We use DBD::Oracle for 24/7 operations. I have not ever had an issue with it.
Now that Spacewalk has the RPMs it makes Fedora and RHEL easy to install and it is very nice just to have them built. I wish someone could just fix this license issue "Not compatible with Fedora licensing, as it requires oracle-instantclient-devel"
Installation can be tricky. It was important to read the printout carefully and research the web a bit to find solutions. Even so, v1.21 worked with oracle 10g, but wouldn't install with 9i. v1.19 worked with 9i.
Re: Mladen Gogala's comments, support for Oracle native array interface was added in 1.18. For transparent application failover and bulk loading, see Oracle::OCI, which offers low-level access to the entire Oracle call interface.
I think the comments from Mladen Gogala are very harsh and should not discourage anyone from taking a serious look at DBD::Oracle. This module is one of the oldest DBDs and well maintained with many recent updates (e.g. recent support for scrollable cursors and persistent lobs).
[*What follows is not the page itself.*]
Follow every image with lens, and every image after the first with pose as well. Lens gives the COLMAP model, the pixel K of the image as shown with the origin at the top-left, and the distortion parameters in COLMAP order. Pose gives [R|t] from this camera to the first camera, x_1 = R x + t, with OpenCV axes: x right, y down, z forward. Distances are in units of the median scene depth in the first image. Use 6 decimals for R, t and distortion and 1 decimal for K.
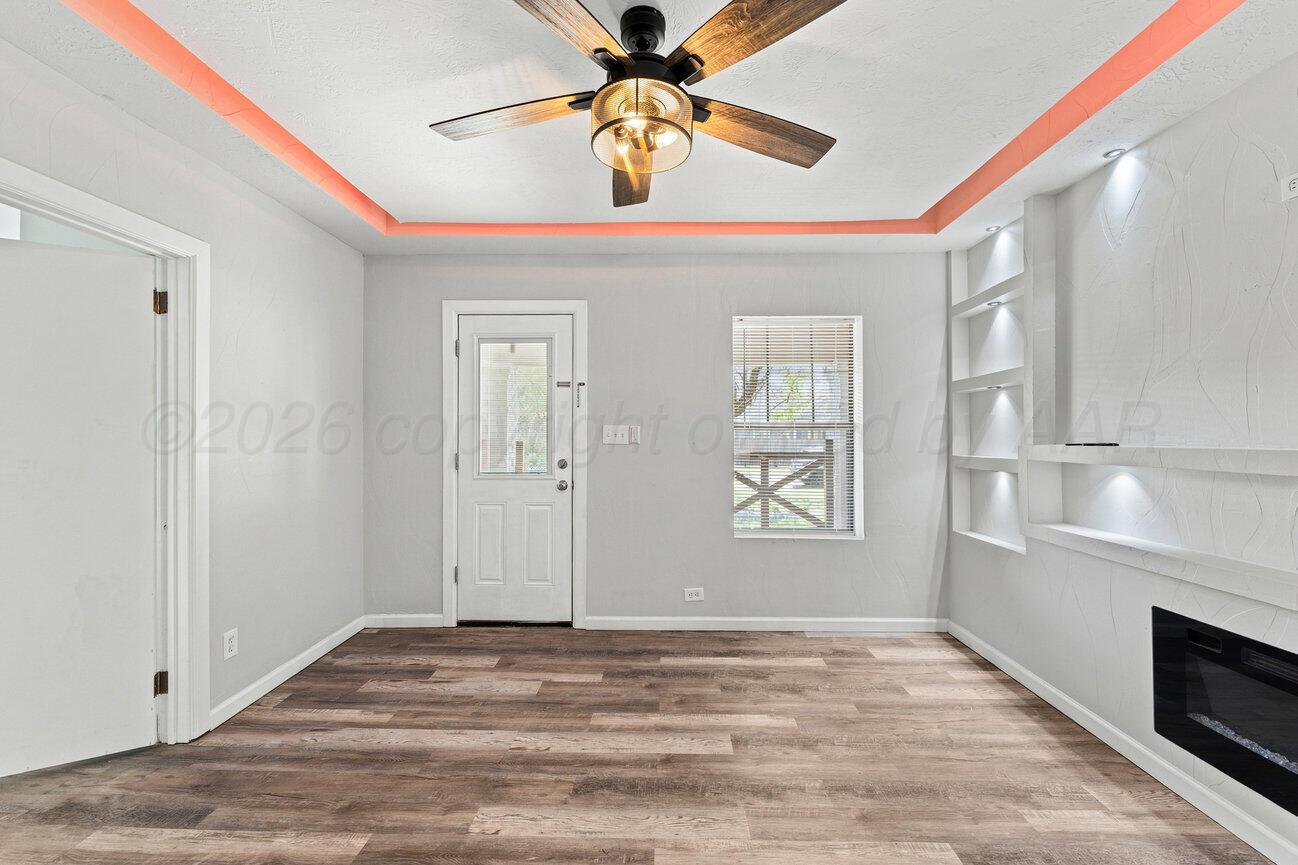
lens RADIAL K [[533.2, 0, 675.3], [0, 533.2, 438.9], [0, 0, 1]] dist [0.007122, -0.001253]
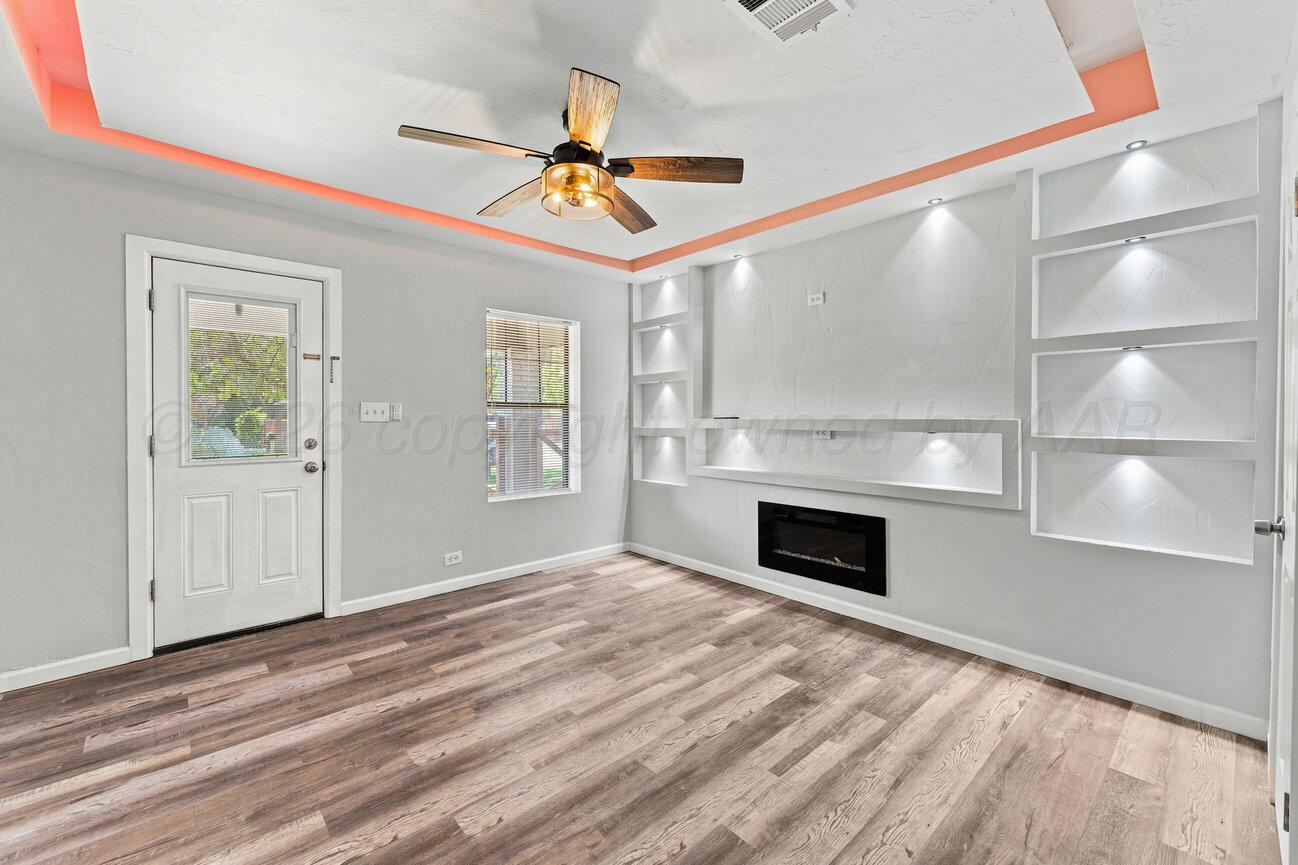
lens RADIAL K [[533.2, 0, 658.6], [0, 533.2, 431.8], [0, 0, 1]] dist [0.007122, -0.001253]
pose [[0.718612, -0.022991, 0.695031, -0.510787], [0.006901, 0.999640, 0.025931, 0.008257], [-0.695377, -0.013838, 0.718512, -0.093115]]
I've used DBD::Oracle for over 3 years in production environments; all of the DBI interface is fully supported including execute_array and support for iThreads and there are many other Oracle specific methods for additional functionality included in OCI. If you want to use unicode, procedures, packages, do nifty things with cursors returned from package procedures, use nested cursors, embedded objects of OBJECT, VARRAY and TABLE etc you'll not find this module lacking. Like Oracle, it is not a breeze to get up and running on /some/ systems but many recent changes for improved installation with instant client have made this a lot easier.
Don't look upon the install as setting up just another perl module: look on it as (a) bringing the wonderful world of Oracle to your snuggly perl nest (b) helping you avoid other, nastier languages (c) increasing your day rate.
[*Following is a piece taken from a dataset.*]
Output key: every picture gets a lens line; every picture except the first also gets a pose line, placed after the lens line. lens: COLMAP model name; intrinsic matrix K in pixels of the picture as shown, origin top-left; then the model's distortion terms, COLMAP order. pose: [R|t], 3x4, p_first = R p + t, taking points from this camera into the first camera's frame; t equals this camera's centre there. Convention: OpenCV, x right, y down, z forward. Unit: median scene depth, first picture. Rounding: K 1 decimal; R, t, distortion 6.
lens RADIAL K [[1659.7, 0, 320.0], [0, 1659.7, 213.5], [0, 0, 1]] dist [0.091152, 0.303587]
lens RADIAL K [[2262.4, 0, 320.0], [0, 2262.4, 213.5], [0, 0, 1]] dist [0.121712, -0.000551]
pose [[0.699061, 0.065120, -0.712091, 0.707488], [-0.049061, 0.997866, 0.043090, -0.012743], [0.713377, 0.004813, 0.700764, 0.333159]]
Read the README and POD, and then Google.
*** You will need Oracle client libraries on the machine for which you're installing this module.*** You can use the Oracle CD or get free copies from their site.
Installing is not easy. Once installed - a great interface with support to many Oracle's features. Tested with 9i and 10g.
This is my procedure for AIX 5.2 (32 bit) DBD::Oracle perl 5.8.0 aix-thread-multi install:
1. Set ORACLE_HOME and check perl with perl -V to see how it was
export ORACCENV='cc=xlc_r' # my perl -V says cc_r
perl Makefile.PL -m $ORACLE_HOME/rdbms/demo/demo_rdbms32.mk
2. fix Makfile by replacing the line with OTHERLDFLAGS = -q32
with OTHERLDFLAGS = -q32
( s/^OTHERLDFLAGS = -q32/OTHERLDFLAGS = -b32/)
The build was simple enough. I used the method Sean Kelly stated of changing the <ORACLE_HOME>/lib to <ORACLE_HOME>/lib32 in the make file. I didn't like that it had to connect to a database for testing but how the heck else are you going to test it right? I'm just about to use it but it does look very promising.
I've built severl DBD-Oracle modules over the years. Each seems to get progresively worse. While the 1.14 release builds and runs very well on Linux, a similar configuration on an HP-UX 11.0 system fails miserably.
This was the first version I've seen where the Makefile.PL script actually refused to run without modifications. After a week and a half of work and trying every conceiveable configuration option, the module still refuses to load for testing.
I realize part of this is Oracle's fault due to the construction of their libraries and internal makefiles, but it seems that v1.14 will not operate properly in an HP-UX 64-bit environment. This is unfortunate since most of our customers use HP rather than Linux.
I hope that I have time to do some serious work on this and build a working bundle.
I have used this module without any difficulties on Solaris 2.6 with Oracle 7.3.4 for years (OK, I need to upgrade, but ConText text retrieval and Oracle Text are incompatible so there is a porting effort needed for a legacy application using the same database, without the DBI, when money is available :-).
Solid and reliable. Also implements a number of useful Oracle-specific features.
Only minor issues:
* 1.14 can be a little tricky to build on some platforms against Oracle 9i (mostly due to Oracle changing the 32bit and 64bit libraries around).
* Not all the private functions are documented; e.g. $dbh->reauthenticate.
Installation was somewhat confusing since tests
require Oracle DB access and I didn't see this
documented. Currently experiencing some problems
with portability due to the need to redefine
LD_LIBRARY_PATH if Oracle is not installed in
same absolute path on all systems. Otherwise,
it works great and simplifies Oracle DB access.